The Injury and its Aftermath

  1. Mr Hughes fell onto his elbow but suffered immediate pain in his left shoulder. He described the initial pain in his shoulder as “horrendous”[4].
  1. Mr Hughes came under the care of Mark Shaw, Orthopaedic Surgeon. On 23 August 2006 Dr Shaw performed an arthroscopy on Mr Hughes’ left shoulder. This identified a “massive tear of supraspinatus and infraspinatus tendons with tearing of long head of biceps and superior boarder subscapularis”.[5] Dr Shaw performed a left shoulder rotator cuff repair. He described the repair as “difficult”. Mr Hughes underwent a regime of physiotherapy and exercise. That continued until he returned to work on the fifteenth of January 2007. On his return to work he felt that his shoulder was weak but he had little pain. He felt that he gradually improved until his condition plateaued.
  1. Mr Hughes was offered permanent employment with the North Goonyella Coal Mine in around July 2007 and accepted that offer. He has continued to work as a fitter since that time without any formal moderation of his duties. However he reports that his shoulder has gradually worsened over time.
  1. During 2008 Mr Hughes noticed that he commenced to get pain in his shoulder and weakness. He found that he needed assistance with work above shoulder height.

Recorded information
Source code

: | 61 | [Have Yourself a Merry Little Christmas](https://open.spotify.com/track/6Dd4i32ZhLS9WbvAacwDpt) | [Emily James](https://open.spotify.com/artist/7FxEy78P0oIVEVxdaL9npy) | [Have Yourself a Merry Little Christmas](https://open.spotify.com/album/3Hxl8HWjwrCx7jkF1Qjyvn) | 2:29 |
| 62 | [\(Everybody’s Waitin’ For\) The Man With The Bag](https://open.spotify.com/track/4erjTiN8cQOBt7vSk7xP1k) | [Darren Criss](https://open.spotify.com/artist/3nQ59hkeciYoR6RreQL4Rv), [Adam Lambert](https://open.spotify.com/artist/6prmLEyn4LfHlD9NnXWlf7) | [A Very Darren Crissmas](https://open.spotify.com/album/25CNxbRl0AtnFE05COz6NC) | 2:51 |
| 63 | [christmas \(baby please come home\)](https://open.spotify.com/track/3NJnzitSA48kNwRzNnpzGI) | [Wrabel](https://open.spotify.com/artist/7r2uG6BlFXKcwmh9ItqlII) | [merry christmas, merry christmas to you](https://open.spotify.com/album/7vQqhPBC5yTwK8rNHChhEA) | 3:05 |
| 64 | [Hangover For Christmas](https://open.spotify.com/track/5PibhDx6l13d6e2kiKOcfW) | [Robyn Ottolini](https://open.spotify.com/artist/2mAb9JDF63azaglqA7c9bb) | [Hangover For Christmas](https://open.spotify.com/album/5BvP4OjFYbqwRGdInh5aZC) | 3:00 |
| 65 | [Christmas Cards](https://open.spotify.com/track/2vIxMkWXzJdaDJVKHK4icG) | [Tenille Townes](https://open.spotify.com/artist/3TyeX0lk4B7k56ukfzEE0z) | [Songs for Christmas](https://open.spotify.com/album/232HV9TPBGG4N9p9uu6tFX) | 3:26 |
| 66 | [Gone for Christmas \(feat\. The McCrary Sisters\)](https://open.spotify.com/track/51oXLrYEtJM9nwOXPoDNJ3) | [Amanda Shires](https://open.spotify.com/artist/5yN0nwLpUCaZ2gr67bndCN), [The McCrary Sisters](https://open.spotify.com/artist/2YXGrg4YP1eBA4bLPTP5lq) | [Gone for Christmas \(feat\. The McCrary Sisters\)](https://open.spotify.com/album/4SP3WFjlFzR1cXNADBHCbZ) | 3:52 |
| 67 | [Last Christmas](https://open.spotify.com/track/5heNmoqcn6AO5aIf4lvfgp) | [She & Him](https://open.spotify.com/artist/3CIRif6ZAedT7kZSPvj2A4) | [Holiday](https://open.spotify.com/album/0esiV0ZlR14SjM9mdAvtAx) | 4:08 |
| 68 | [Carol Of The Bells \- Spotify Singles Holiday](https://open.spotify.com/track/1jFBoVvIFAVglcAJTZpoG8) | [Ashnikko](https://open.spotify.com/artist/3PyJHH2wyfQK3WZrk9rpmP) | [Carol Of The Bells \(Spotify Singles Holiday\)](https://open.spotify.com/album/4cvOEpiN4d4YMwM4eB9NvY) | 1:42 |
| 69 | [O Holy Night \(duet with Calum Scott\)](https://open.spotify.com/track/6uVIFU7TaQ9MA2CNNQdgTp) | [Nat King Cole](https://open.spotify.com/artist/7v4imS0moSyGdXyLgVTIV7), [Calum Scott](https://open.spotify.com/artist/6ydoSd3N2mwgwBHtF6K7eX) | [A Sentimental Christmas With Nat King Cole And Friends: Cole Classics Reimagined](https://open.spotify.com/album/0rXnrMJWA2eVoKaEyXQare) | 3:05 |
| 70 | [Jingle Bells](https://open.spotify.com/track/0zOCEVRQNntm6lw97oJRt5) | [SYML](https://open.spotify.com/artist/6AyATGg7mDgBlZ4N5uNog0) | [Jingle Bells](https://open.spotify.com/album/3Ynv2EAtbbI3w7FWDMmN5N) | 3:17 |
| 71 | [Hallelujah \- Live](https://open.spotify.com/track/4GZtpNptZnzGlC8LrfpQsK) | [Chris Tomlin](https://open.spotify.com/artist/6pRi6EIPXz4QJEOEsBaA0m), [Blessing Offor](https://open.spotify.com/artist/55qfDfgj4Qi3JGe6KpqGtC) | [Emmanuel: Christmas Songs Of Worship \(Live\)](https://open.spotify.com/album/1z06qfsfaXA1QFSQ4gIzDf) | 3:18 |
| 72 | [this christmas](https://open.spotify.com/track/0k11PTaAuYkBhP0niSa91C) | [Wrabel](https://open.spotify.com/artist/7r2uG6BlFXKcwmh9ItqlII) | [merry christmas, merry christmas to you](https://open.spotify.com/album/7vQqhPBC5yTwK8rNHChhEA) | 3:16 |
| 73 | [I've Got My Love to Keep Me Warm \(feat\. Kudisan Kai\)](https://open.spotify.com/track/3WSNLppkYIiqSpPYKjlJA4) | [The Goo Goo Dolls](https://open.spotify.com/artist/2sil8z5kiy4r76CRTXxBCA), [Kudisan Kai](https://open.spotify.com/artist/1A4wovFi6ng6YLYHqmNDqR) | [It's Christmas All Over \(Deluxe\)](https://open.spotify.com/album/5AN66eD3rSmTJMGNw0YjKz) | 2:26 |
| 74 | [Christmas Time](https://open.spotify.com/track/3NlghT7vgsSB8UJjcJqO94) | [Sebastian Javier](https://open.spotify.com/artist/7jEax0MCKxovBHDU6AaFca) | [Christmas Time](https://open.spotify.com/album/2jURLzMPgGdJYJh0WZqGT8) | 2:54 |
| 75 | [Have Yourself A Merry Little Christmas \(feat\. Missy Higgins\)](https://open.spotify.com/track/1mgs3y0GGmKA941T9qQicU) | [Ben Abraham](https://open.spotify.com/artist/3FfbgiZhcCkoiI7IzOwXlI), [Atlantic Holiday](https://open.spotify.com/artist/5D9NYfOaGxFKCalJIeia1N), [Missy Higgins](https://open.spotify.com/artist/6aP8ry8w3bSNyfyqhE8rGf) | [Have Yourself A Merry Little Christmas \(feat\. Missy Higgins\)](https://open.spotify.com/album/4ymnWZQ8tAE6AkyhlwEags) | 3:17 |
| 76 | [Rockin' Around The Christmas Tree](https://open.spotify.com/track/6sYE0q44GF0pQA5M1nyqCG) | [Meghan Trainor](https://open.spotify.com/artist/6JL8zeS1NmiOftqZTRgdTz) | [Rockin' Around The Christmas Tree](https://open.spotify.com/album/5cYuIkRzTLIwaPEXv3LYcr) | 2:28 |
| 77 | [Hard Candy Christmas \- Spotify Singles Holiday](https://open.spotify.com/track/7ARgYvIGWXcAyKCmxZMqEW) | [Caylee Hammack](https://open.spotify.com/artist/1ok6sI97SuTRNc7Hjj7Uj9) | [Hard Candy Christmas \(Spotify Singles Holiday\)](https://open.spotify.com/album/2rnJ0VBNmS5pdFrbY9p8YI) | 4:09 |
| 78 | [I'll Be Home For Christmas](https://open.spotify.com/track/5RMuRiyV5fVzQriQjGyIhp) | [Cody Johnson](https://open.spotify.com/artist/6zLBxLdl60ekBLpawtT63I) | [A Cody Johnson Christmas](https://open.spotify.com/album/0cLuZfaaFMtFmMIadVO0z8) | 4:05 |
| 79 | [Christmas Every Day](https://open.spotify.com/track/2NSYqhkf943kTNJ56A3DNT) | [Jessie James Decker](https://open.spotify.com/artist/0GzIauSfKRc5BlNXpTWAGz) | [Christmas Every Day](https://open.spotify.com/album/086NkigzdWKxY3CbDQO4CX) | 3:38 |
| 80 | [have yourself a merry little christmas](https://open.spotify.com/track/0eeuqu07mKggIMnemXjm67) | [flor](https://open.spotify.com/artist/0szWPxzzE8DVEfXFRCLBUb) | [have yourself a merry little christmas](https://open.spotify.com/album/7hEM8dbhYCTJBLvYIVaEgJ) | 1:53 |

Task to carry out
Continue the account of Mr Hughes's shoulder injury from its last sentence.

Result of the exercise
  1. Ultrasound examination carried out in July 2009 demonstrated that the surgical repair of the supraspinatus tendon carried out by Dr Shaw had been “a complete failure”.[6] 
  1. Dr Cook, Orthopaedic Surgeon, explained the significance of the failure of the surgery in the development of the symptoms: “Because of the absence of the supraspinatus tendon over the head of the humerus as part of the Rotator Cuff allows the head of the humerus to migrate upwards so that the subacromial space is reduced and with movement the proximal end of the humerus either articulates with, or impinges on, the under surface of the acromion. This results in the onset of degenerative changes in the joint initially with osteophyte formation and later with loss of joint space, more extensive osteophyte formation, deformity of the bones around the right shoulder and bone sclerosis.”[7]
  1. Dr Cook explained that these problems were responsible for intermittent shoulder pain, locking and decreased range of movement, all of which Mr Hughes reports as occurring in the injured shoulder. In 2009 Dr Cook expected those symptoms to gradually worsen over the years ahead.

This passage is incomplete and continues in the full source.